My mother left a pile of clips, photos, letters and so on, which she did her best to organize before her death.  The individuals named above settled mostly in the Willamette Valley and did well, though there were eccentrics and black sheep among them.  Clergy, judges, businessmen.  There were still full-blood tribal Indians in my mother’s girlhood (b. 1909, Payette, ID). She took great pride that during the Roseburg Strawberry Festival, the chief of the Calipooyas chose her serving table and accepted his bowl of berries and cream from her own hands. All this material remains for me to convert into what some might call a novel.  Her predecessors belonged to the great triple movement across the Atlantic in Colonial times and on over the Appalachians after the American Revolution and then to the coastal green West across the arid sea bed of the high North American “desert”.

The progression across the continent went parallel to time, at right angles to time, in opposition to time.  Ways of doing things changed, persisted, became irrelevant.


My father’s father was in Scotland until the end of the 19th century.  But the family namesake fortunes were also related to the Atlantic Ocean since the Strachans, though the present descendants are barely conscious of it, were involved in the Great Triangle of trade: sugar cane, rum and slaves.  

Selwyn Strachan

The proof is a complex of Caribbean people named Strachan, who are black.  Former slaves took the names of their owners, or were assigned them.  In some genealogies, one traces back several generations and then hits a research barrier.  I think this is one of them.

By the time of the Boomer Generation, which I barely precede (b. 1939), there is even more emphasis on national origins because of the bookend Great Wars displacing peoples.  The Great Depression in between was a monster that still haunts everyone.  And now there is much awareness of the “Spanish flu” that was the shadow of WWI, because it seems a foreshadow of Ebola.  Flu nearly killed my mother as a child and did kill her doctor.  Her younger sister, who did not live long enough to become an aunt, was killed as a teenager in a car accident.  A great industrial powered mobility resulted from the invention of the automobile and the webwork of highways Eisenhower mandated.

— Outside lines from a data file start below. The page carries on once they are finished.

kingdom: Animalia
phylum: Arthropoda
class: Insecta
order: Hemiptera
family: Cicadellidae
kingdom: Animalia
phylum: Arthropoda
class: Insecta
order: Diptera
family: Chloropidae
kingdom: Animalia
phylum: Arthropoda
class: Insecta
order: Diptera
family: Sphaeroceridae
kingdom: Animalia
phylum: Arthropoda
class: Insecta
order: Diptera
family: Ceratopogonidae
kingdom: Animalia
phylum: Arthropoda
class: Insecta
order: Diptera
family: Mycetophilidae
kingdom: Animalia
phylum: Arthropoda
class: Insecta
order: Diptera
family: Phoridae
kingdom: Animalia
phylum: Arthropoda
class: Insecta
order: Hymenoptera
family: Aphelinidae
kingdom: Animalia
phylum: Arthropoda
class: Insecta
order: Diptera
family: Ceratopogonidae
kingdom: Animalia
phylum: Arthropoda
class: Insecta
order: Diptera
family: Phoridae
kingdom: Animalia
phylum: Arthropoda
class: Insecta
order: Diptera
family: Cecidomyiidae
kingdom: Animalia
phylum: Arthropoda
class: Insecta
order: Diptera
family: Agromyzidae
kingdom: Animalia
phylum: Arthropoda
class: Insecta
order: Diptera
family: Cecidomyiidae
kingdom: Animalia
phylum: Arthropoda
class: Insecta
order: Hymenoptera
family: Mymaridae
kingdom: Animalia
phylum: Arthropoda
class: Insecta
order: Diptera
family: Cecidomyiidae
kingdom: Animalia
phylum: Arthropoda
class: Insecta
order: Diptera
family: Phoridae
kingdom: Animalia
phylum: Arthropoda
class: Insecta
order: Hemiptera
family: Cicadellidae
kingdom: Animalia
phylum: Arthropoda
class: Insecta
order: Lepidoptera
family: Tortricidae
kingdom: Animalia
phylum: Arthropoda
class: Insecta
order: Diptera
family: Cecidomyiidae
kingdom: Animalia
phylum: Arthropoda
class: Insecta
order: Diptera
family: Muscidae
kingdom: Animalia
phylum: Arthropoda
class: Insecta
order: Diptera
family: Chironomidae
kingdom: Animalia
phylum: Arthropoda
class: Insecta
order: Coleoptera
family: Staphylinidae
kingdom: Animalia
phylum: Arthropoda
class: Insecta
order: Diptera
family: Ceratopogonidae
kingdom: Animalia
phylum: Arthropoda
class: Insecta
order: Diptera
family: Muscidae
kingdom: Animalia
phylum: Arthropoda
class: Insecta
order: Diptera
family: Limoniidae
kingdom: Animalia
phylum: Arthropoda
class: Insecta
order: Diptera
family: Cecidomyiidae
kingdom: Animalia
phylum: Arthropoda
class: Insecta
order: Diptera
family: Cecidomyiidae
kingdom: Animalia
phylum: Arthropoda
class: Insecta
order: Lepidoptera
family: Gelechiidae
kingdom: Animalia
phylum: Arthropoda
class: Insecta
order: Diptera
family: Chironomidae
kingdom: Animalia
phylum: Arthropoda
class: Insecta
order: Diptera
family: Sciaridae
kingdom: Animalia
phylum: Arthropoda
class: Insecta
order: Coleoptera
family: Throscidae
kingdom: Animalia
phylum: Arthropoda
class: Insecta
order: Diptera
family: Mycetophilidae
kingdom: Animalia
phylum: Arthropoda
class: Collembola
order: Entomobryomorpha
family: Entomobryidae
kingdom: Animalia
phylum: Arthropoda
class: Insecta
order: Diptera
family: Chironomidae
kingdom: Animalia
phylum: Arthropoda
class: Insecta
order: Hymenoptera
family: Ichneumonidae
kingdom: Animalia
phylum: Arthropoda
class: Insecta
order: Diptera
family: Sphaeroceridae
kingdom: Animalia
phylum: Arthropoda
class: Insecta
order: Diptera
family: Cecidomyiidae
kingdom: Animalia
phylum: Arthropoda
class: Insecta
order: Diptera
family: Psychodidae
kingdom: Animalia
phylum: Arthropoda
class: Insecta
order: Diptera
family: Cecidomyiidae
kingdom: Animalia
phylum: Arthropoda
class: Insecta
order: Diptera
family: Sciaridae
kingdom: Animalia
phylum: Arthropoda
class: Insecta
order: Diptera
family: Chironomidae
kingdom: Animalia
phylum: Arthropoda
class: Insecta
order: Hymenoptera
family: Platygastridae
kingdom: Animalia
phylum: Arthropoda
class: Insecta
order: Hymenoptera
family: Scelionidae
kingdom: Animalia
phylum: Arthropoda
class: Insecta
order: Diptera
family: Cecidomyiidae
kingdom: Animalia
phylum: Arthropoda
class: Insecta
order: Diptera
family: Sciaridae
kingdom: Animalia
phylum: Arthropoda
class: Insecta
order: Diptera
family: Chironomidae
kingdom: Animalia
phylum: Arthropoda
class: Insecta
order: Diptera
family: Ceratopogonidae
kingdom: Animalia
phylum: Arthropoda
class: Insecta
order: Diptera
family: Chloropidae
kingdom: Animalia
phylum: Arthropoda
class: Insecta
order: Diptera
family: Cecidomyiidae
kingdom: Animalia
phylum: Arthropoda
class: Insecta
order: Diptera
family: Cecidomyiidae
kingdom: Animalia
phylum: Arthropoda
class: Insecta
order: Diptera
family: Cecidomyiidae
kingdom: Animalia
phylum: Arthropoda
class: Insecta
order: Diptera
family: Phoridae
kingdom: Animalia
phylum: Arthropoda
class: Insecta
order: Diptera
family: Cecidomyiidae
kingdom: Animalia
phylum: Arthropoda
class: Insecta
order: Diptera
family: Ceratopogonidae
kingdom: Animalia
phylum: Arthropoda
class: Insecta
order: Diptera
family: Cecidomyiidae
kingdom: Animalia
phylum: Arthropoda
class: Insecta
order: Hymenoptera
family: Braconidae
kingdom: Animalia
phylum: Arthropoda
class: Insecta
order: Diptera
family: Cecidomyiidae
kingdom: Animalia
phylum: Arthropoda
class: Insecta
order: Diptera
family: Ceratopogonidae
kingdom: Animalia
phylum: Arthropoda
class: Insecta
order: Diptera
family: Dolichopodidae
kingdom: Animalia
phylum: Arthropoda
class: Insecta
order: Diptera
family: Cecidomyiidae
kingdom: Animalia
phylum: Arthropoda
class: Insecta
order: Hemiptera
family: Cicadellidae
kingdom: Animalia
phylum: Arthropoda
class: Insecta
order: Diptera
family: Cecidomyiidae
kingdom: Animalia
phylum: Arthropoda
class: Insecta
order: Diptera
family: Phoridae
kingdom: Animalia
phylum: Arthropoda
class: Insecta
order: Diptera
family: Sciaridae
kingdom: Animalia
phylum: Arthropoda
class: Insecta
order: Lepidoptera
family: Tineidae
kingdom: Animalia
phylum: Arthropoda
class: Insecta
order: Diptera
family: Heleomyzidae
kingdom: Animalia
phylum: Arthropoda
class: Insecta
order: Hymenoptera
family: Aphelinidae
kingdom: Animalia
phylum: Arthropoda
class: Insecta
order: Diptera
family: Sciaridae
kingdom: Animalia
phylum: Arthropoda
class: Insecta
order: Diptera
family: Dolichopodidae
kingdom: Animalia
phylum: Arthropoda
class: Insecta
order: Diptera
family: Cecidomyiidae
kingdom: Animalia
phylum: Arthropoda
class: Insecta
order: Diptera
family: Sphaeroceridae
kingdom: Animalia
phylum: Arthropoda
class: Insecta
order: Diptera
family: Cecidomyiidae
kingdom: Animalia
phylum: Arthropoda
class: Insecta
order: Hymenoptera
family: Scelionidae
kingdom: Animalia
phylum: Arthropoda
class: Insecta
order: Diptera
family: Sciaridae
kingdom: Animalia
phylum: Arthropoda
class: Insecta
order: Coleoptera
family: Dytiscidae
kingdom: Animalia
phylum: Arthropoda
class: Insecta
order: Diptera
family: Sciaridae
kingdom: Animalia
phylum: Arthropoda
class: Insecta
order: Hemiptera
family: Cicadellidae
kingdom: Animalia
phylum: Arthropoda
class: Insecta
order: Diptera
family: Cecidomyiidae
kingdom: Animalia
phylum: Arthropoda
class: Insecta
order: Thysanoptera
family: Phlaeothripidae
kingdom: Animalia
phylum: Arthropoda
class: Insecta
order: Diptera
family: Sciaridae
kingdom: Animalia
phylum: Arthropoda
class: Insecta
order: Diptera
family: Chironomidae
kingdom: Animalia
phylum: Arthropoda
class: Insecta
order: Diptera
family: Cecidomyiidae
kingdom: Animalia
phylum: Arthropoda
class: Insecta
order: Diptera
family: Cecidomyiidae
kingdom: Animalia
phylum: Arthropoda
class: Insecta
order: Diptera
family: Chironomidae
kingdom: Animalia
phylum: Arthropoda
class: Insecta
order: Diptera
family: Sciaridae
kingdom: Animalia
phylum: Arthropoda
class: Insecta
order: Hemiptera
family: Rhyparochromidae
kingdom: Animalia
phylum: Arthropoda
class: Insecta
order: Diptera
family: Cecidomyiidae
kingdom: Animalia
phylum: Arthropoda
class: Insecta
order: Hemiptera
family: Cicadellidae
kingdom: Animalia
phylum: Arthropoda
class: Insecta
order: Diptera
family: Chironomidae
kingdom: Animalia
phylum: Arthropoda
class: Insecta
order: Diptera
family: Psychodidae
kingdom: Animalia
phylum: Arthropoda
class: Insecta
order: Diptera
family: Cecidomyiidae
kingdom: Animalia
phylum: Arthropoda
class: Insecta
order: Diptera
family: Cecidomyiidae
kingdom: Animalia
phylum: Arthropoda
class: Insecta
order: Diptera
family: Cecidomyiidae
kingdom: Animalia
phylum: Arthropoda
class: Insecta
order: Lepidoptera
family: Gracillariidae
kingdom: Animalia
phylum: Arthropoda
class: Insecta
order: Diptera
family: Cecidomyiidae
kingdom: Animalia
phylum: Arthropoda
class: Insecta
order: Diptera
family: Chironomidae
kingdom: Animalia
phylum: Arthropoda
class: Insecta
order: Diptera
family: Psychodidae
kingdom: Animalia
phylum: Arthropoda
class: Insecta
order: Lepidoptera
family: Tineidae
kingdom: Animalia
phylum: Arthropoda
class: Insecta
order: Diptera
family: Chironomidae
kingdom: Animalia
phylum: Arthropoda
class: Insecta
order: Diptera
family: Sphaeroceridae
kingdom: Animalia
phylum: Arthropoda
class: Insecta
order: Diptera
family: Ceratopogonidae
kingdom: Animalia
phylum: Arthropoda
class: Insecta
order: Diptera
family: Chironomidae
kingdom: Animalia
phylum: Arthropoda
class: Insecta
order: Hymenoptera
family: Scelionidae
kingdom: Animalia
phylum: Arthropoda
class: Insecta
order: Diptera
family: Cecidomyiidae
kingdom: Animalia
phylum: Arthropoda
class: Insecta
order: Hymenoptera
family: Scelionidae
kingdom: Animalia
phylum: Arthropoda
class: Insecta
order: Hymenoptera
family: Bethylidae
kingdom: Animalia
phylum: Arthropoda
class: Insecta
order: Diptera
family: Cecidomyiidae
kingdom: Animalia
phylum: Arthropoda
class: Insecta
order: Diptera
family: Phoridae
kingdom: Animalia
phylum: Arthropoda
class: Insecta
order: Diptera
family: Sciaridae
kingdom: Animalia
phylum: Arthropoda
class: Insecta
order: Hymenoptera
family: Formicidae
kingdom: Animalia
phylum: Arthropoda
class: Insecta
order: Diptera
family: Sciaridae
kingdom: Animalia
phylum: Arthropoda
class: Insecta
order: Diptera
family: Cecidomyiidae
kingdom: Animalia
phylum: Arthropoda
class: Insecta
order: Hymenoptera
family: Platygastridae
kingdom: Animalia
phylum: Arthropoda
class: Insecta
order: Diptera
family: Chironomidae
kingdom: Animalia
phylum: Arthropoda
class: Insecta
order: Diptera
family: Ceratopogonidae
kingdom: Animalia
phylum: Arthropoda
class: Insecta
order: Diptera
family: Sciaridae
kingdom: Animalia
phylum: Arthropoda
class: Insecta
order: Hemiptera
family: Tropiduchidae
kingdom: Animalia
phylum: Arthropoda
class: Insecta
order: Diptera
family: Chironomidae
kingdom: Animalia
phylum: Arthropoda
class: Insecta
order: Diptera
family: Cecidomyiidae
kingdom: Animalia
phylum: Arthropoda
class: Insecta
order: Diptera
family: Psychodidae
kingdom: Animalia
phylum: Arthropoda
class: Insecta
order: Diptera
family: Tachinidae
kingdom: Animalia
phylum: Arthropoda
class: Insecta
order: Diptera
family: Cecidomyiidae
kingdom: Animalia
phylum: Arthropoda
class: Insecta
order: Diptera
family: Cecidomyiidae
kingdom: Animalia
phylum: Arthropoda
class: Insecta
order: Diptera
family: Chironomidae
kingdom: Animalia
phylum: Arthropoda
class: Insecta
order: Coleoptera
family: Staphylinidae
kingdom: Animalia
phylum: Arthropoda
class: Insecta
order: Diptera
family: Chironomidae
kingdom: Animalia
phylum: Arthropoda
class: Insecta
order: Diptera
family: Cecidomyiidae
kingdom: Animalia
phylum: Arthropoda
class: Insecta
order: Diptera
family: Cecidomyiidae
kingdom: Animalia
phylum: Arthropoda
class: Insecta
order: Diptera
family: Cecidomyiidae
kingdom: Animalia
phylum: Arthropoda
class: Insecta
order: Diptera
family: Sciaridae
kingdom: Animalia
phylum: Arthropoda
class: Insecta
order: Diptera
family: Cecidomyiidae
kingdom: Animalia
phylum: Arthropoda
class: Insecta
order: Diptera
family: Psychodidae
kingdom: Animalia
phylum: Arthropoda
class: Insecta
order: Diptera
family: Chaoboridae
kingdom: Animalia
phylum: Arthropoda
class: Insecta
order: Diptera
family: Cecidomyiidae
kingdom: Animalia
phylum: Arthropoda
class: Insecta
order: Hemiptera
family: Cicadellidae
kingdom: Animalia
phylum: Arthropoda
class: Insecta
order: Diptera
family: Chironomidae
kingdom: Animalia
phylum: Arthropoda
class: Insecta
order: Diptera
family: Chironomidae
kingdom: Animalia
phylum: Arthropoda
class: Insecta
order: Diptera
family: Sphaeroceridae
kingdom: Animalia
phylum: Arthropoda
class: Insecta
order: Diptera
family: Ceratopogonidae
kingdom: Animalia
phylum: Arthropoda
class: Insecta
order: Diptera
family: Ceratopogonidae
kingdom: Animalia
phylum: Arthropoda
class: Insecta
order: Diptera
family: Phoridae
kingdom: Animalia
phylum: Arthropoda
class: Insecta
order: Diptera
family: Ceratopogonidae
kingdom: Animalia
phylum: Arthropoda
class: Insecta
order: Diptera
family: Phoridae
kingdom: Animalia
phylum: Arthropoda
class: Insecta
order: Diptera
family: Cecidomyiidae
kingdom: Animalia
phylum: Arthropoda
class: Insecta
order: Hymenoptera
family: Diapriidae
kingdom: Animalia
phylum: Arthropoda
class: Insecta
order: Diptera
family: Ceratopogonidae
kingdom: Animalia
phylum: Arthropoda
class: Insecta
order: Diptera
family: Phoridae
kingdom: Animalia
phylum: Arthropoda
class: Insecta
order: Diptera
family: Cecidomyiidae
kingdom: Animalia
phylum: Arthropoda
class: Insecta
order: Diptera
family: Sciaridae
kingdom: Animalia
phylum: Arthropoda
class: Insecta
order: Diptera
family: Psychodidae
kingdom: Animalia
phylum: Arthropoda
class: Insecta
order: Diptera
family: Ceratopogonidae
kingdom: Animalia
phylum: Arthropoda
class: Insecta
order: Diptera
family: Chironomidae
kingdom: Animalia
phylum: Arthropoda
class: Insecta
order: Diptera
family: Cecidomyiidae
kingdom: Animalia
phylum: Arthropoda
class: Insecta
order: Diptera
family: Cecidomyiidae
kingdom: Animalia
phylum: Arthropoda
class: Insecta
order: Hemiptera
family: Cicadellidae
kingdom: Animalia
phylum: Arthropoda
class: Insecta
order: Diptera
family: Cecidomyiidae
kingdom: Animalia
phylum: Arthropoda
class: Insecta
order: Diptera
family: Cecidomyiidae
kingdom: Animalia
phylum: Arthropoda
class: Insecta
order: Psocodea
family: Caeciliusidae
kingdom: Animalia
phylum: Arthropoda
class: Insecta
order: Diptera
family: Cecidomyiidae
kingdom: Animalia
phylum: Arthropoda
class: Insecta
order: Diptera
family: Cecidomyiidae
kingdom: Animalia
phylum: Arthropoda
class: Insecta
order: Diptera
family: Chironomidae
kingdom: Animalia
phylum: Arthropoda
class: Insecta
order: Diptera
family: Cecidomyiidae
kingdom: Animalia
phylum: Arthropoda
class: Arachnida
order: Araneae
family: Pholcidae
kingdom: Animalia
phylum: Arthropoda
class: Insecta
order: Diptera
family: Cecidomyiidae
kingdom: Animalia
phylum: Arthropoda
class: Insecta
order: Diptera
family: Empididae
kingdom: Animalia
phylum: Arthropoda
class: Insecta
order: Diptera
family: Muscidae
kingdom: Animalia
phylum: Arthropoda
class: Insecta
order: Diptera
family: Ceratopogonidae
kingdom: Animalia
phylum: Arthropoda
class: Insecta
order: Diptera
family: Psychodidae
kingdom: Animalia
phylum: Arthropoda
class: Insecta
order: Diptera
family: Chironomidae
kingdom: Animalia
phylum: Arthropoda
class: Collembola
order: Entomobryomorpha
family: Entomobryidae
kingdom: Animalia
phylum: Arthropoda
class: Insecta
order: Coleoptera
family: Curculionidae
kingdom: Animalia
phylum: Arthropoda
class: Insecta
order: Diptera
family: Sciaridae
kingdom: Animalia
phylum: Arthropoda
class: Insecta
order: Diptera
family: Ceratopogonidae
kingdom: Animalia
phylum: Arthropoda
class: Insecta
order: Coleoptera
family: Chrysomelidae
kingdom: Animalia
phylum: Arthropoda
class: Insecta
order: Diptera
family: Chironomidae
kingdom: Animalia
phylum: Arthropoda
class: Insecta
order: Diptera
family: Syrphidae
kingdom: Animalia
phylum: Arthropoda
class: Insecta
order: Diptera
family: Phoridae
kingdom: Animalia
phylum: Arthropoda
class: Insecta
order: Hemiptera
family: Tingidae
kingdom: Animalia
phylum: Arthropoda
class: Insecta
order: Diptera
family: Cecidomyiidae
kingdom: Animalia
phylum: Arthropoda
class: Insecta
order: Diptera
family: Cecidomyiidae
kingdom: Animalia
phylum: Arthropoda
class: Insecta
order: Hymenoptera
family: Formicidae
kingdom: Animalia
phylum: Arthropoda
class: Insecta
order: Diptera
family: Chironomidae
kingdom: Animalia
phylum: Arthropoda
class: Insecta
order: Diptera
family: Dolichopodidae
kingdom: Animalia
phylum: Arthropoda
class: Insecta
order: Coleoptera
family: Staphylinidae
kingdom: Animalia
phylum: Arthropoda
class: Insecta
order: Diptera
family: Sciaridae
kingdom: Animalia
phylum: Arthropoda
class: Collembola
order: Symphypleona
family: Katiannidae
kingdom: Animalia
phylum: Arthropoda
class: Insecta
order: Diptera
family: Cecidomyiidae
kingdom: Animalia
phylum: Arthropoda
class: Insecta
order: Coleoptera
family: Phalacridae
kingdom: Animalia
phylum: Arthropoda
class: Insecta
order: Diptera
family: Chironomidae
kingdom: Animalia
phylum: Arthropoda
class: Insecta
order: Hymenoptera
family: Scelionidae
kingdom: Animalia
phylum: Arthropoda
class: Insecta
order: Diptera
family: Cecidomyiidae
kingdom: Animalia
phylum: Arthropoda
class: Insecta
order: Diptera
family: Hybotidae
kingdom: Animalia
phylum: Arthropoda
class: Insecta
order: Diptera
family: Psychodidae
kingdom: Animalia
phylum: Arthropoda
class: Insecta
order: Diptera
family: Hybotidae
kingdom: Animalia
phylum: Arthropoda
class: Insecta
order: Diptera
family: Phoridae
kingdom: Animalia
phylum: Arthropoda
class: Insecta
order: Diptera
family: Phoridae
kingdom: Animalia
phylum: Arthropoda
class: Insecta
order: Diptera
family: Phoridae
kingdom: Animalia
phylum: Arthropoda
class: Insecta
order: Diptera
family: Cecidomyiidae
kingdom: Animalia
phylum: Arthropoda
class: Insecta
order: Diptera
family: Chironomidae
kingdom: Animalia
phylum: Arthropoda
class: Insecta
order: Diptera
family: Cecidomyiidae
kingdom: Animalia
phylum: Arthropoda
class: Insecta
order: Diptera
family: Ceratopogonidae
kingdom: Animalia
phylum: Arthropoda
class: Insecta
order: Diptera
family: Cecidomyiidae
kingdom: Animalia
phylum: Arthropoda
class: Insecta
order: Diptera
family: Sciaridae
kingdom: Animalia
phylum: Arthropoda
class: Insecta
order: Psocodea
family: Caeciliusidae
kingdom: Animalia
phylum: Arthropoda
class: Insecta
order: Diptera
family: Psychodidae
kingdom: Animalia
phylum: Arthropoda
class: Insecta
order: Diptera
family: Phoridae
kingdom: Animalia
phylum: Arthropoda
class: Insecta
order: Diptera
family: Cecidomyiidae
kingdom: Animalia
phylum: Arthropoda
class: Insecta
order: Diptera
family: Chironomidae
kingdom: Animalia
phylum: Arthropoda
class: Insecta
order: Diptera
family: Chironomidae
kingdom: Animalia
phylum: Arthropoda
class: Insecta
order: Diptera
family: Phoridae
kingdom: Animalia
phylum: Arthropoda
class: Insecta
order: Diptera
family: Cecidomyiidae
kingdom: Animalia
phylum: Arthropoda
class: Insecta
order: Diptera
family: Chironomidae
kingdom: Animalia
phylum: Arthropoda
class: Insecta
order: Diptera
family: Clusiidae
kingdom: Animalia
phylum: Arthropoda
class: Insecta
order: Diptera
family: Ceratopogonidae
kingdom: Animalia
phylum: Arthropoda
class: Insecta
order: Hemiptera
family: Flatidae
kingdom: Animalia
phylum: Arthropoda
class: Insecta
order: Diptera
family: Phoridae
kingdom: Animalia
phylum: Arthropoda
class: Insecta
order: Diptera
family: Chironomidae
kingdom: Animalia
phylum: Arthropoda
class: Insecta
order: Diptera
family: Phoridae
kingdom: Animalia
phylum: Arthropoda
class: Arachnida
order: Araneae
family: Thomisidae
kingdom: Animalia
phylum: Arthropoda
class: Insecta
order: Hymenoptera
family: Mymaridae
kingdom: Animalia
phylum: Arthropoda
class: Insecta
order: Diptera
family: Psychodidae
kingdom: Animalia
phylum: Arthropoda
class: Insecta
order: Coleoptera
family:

My maternal grandmother @WWI.  The baby is the girl killed in an auto accident as a teenager.  
The older girl served as an Army nurse during WWII.  My mother may have been in bed with the flu at this point.  
Aliene may be the bump under the apron.

None of this means much unless it informs our futures.  War, economic depression and industrial developments still threaten us, nibble at our edges, put damp poisonous hands over our mouths and noses.  The one saving grace seems to be electronics but we forget that the sun itself could flare out to fry our infrastructures, satellites and all, with one burst of cosmic energy.  Some of us -- in black moods -- think that might be a good thing.  Others think of migrating to the stars.  And still others fancy going back to visit their roots, to see what is there now.  But it all depends on which roots one chooses to claim, doesn’t it?

Most of my life has been on the Lewis and Clark trail.
In fact, I'm living on it right now in Montana.